Lynch v. Canada (December 15, 2017 – 2017 FCA 248, Webb, Near, Laskin (Author) JJ. A.).
Précis: The Tax Court dismissed Mr. Lynch’s appeal on the basis of abuse of process after he refused to answer written discovery questions notwithstanding warnings from the Court at two case management hearings. Mr. Lynch appealed to the Federal Court of Appeal which upheld the Tax Court decision, finding no reversible error. The Crown did not seek costs so none were awarded.
Decision: This was simply a case where the Court of Appeal found that the Tax Court Judge had acted well within the discretionary jurisdiction conferred upon her:
 The judgment of the Tax Court is a discretionary order. This Court may therefore interfere only if the judge incorrectly decided a question of law or made a palpable and overriding error of fact (Hospira Healthcare Corporation v. Kennedy Institute of Rheumatology, 2016 FCA 215,  1 F.C.R. 331 at paras. 64-66, 69, 72; Paletta v. Canada, 2017 FCA 33, 2017 DTC 5039 at para. 4). In my view the Tax Court judge made neither category of error that would warrant interfering with her decision.

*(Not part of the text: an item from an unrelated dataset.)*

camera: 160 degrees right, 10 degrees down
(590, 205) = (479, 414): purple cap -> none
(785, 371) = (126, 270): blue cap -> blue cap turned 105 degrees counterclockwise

 First, she made no error of law. The Tax Court of Canada, like other courts, has jurisdiction to address an abuse of process in the conduct of proceedings before it (Toronto (City) v. C.U.P.E., Local 79, 2003 SCC 63,  3 S.C.R. 77 at para. 35; Main Rehabilitation Co. v. Canada, 2004 FCA 403,  1 C.T.C. 212 at para. 7). Abuse of process is a flexible doctrine, based on the idea that a court has an inherent discretion to terminate litigation at the preliminary stage in order to prevent abusive proceedings that bring the administration of justice into disrepute (Timm v. Canada, 2014 FCA 8,  F.C.J. No. 61 at para. 30). Both the taking of positions like those Mr. Lynch adopted here and conduct that frustrates the discovery process have been characterized as abusive in this sense (Cassa v. R., 2013 TCC 43, 2013 DTC 1060 at para. 14; Fafard v. Canada, 1999 CanLII 9103,  2 C.T.C. 362 (F.C.A.) at paras. 5-6). Here the Tax Court judge could also have relied on paragraph 116(4)(a) of the Tax Court of Canada Rules (General Procedure), SOR/90-688a, which expressly authorizes dismissal of an appeal where the appellant refuses or fails to answer a proper question on a written examination, and paragraph 126(4)(b), by which a case management judge may dismiss an appeal where the appellant fails to comply with the time requirements set out in a case management timetable. They too demonstrate the potential seriousness of obstructing litigation in the Tax Court.
 Second, while the summary dismissal of an appeal is a drastic remedy, I also see no palpable and overriding error of fact in the exercise of the Tax Court judge’s discretion. She gave Mr. Lynch ample opportunity to comply with her orders. She expressly warned him of the consequences if he failed again to comply. As another Tax Court judge observed in Cassa, above, behaviours such as those in which Mr. Lynch engaged “hinder and limit the availability of Court resources for those self-represented litigants who are making an honest attempt to advance their appeals through the Court system in a timely manner” (at para. 14).
Accordingly the appeal was dismissed. The Crown did not seek costs so none were awarded.